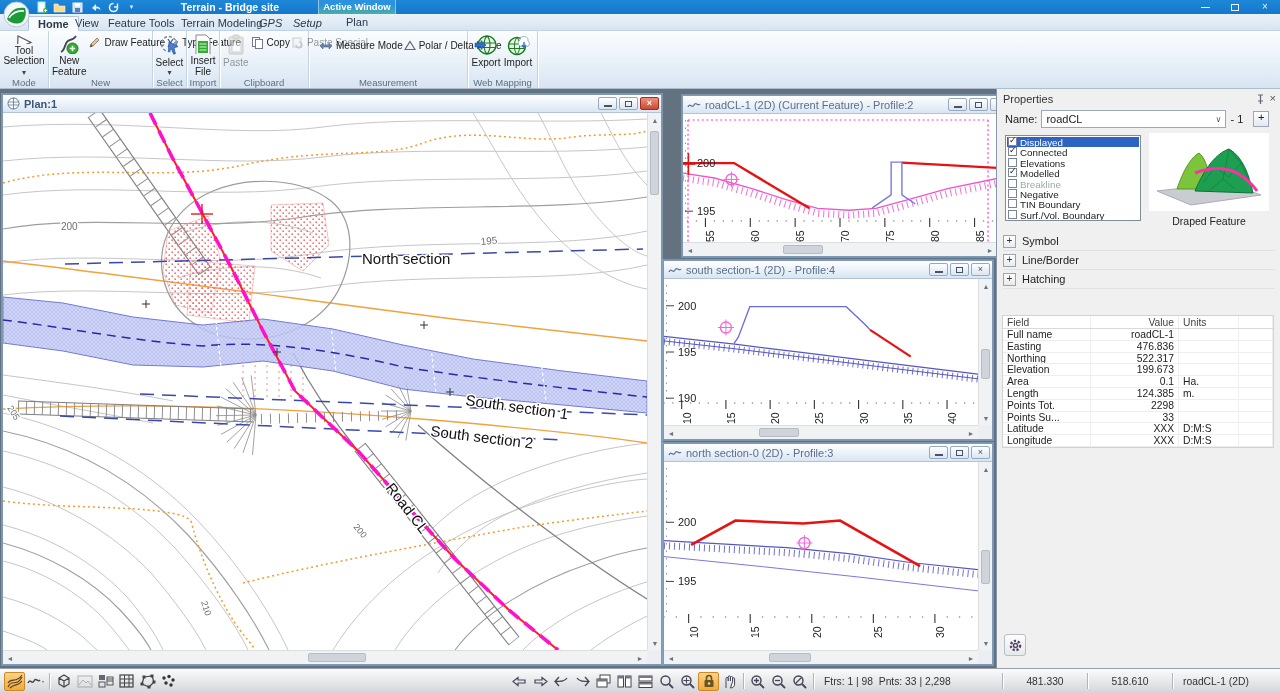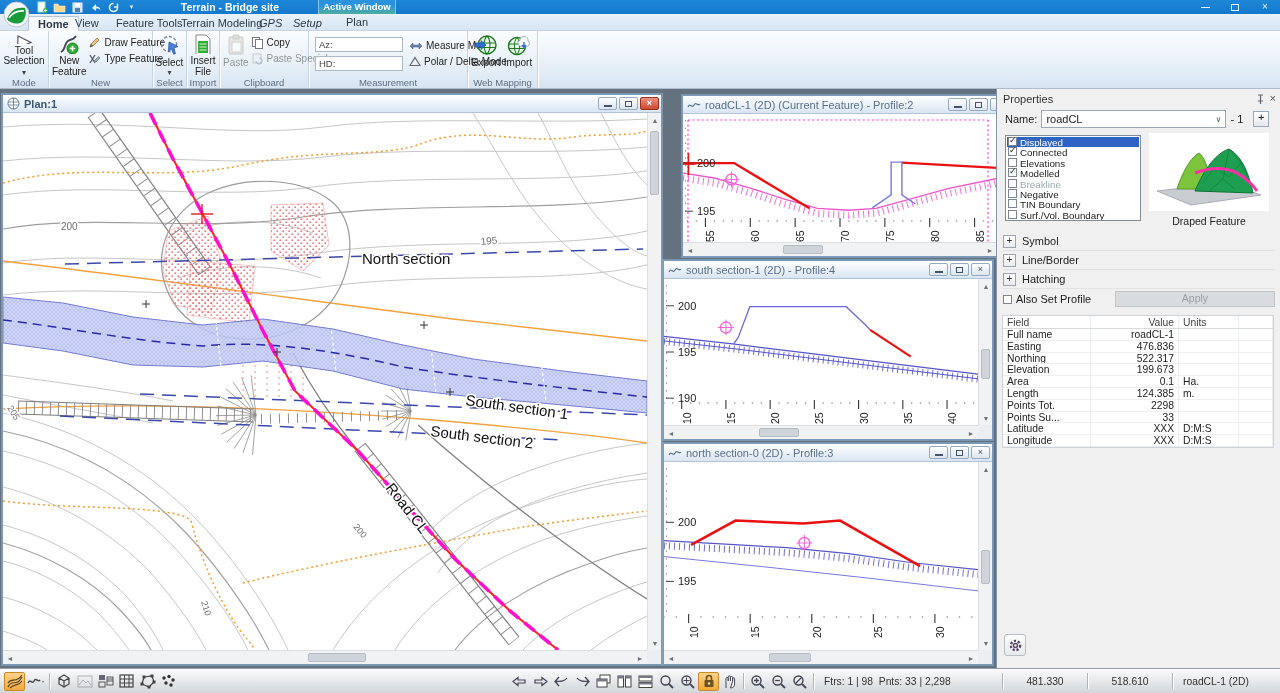--- a/index.html
+++ b/index.html
@@ -159,7 +159,7 @@
   <div id="ribbon-tabs">
       <div class="rtab active" style="left: 28px;">Home</div>
       <div class="rtab" style="left: 66px;">View</div>
-      <div class="rtab" style="left: 107px;">Feature Tools</div>
+      <div class="rtab" style="left: 99px;">Feature Tools</div>
       <div class="rtab" style="left: 172px;">Terrain Modeling</div>
       <div class="rtab" style="left: 250px; font-style: italic;">GPS</div>
       <div class="rtab" style="left: 284px; font-style: italic;">Setup</div>

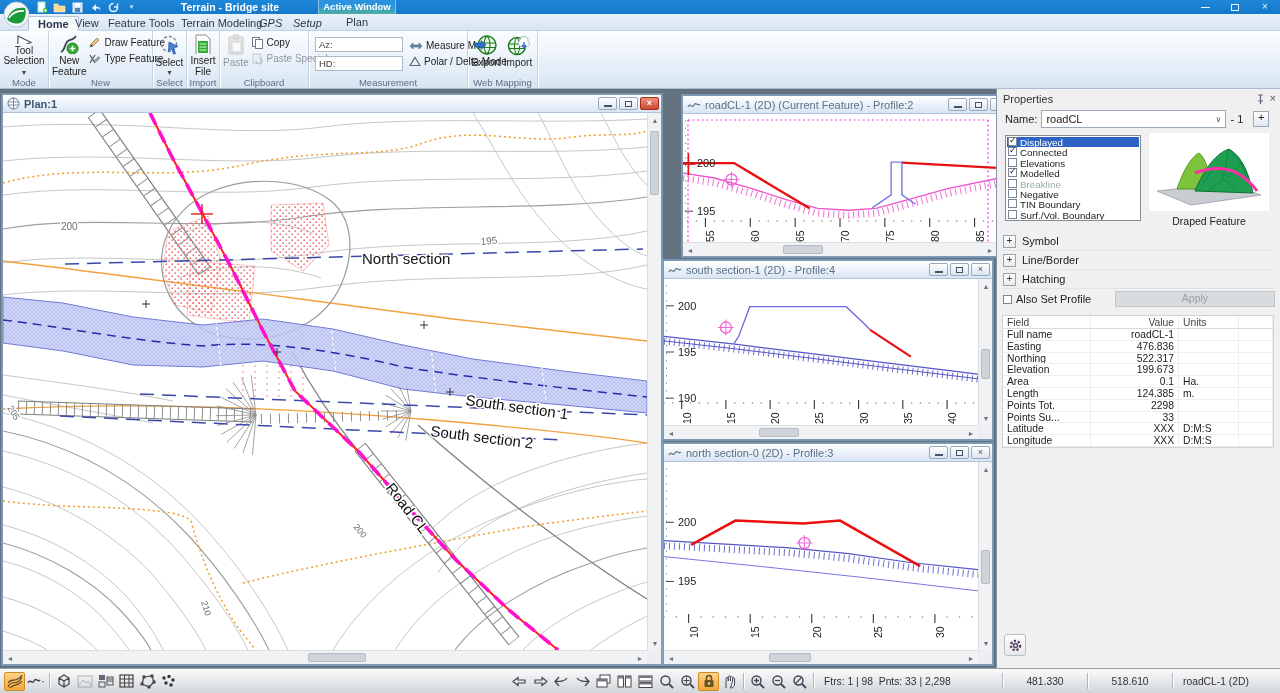--- a/index.html
+++ b/index.html
@@ -30,7 +30,7 @@
 .glabel{position:absolute;bottom:0;left:0;right:0;text-align:center;font-size:9.5px;color:#5d6e80}
 .bigbtn{width:44px;display:flex;flex-direction:column;align-items:center;justify-content:flex-start;font-size:10px;line-height:10.5px;text-align:center;color:#222;padding-top:1px;border-radius:2px}
 .bigbtn svg{margin-bottom:2px}
-.smallcol{display:flex;flex-direction:column;justify-content:flex-start;gap:1px;padding-top:2px}
+.smallcol{display:flex;justify-content:flex-start;gap:1px;padding-top:2px}
 .smallbtn{display:flex;align-items:center;gap:3px;font-size:10px;height:15px;white-space:nowrap;color:#222}
 .disabled{opacity:.45}
 .mfield{width:88px;height:15px;background:#fff;border:1px solid #abb8c6;display:flex;align-items:center;padding:0 3px;font-size:9.5px;color:#444;margin-bottom:3px}

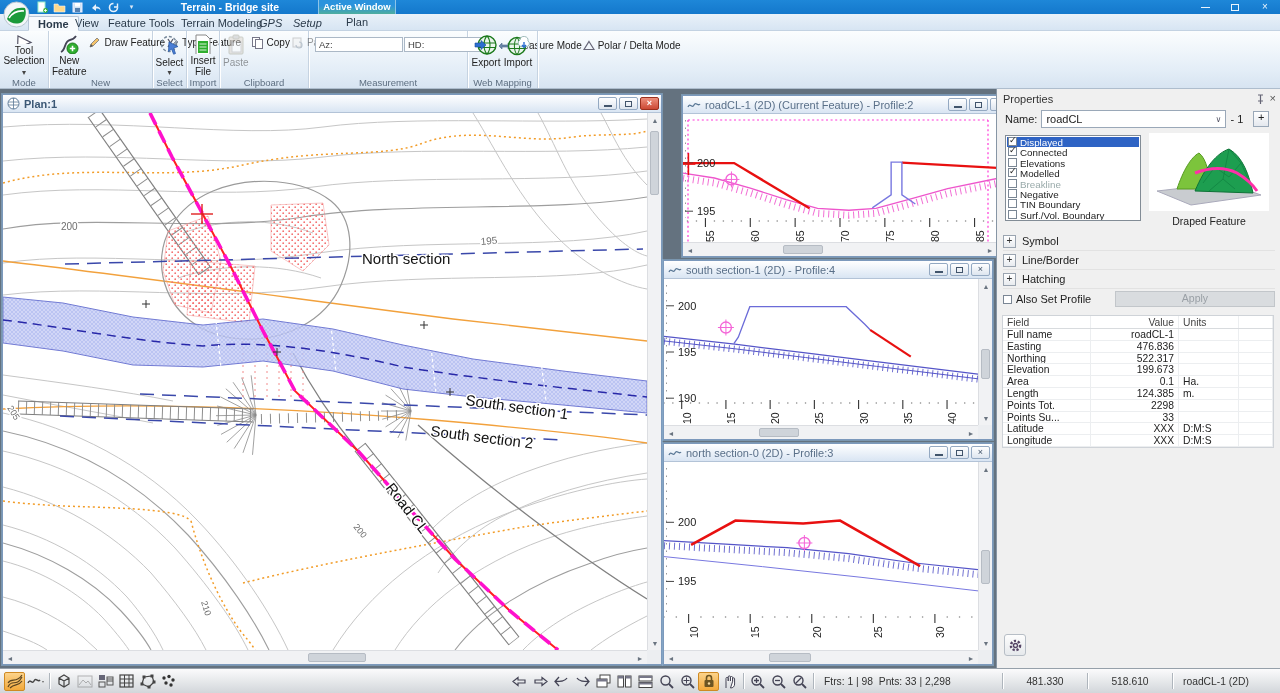--- a/index.html
+++ b/index.html
@@ -262,14 +262,6 @@
   </div>
 
   <div class="rgroup" style="width:159px;padding-left:6px">
-    <div class="smallcol" style="padding-top:4px">
-      <div class="mfield">
-          <span>Az:</span>
-        </div>
-      <div class="mfield">
-          <span>HD:</span>
-        </div>
-    </div>
     <div class="smallcol" style="padding-top:5px;padding-left:4px">
       <div class="smallbtn">
         <svg width="14" height="10">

▸ **Problem to work on**:
The listing above must be restated word for word. Its pictures are to be left out.

▸ **Solution to the exercise**:
--- a/index.html
+++ b/index.html
@@ -159,7 +159,7 @@
   <div id="ribbon-tabs">
       <div class="rtab active" style="left: 28px;">Home</div>
       <div class="rtab" style="left: 66px;">View</div>
-      <div class="rtab" style="left: 107px;">Feature Tools</div>
+      <div class="rtab" style="left: 99px;">Feature Tools</div>
       <div class="rtab" style="left: 172px;">Terrain Modeling</div>
       <div class="rtab" style="left: 250px; font-style: italic;">GPS</div>
       <div class="rtab" style="left: 284px; font-style: italic;">Setup</div>

--- a/index.html
+++ b/index.html
@@ -30,7 +30,7 @@
 .glabel{position:absolute;bottom:0;left:0;right:0;text-align:center;font-size:9.5px;color:#5d6e80}
 .bigbtn{width:44px;display:flex;flex-direction:column;align-items:center;justify-content:flex-start;font-size:10px;line-height:10.5px;text-align:center;color:#222;padding-top:1px;border-radius:2px}
 .bigbtn svg{margin-bottom:2px}
-.smallcol{display:flex;flex-direction:column;justify-content:flex-start;gap:1px;padding-top:2px}
+.smallcol{display:flex;justify-content:flex-start;gap:1px;padding-top:2px}
 .smallbtn{display:flex;align-items:center;gap:3px;font-size:10px;height:15px;white-space:nowrap;color:#222}
 .disabled{opacity:.45}
 .mfield{width:88px;height:15px;background:#fff;border:1px solid #abb8c6;display:flex;align-items:center;padding:0 3px;font-size:9.5px;color:#444;margin-bottom:3px}

--- a/index.html
+++ b/index.html
@@ -262,14 +262,6 @@
   </div>
 
   <div class="rgroup" style="width:159px;padding-left:6px">
-    <div class="smallcol" style="padding-top:4px">
-      <div class="mfield">
-          <span>Az:</span>
-        </div>
-      <div class="mfield">
-          <span>HD:</span>
-        </div>
-    </div>
     <div class="smallcol" style="padding-top:5px;padding-left:4px">
       <div class="smallbtn">
         <svg width="14" height="10">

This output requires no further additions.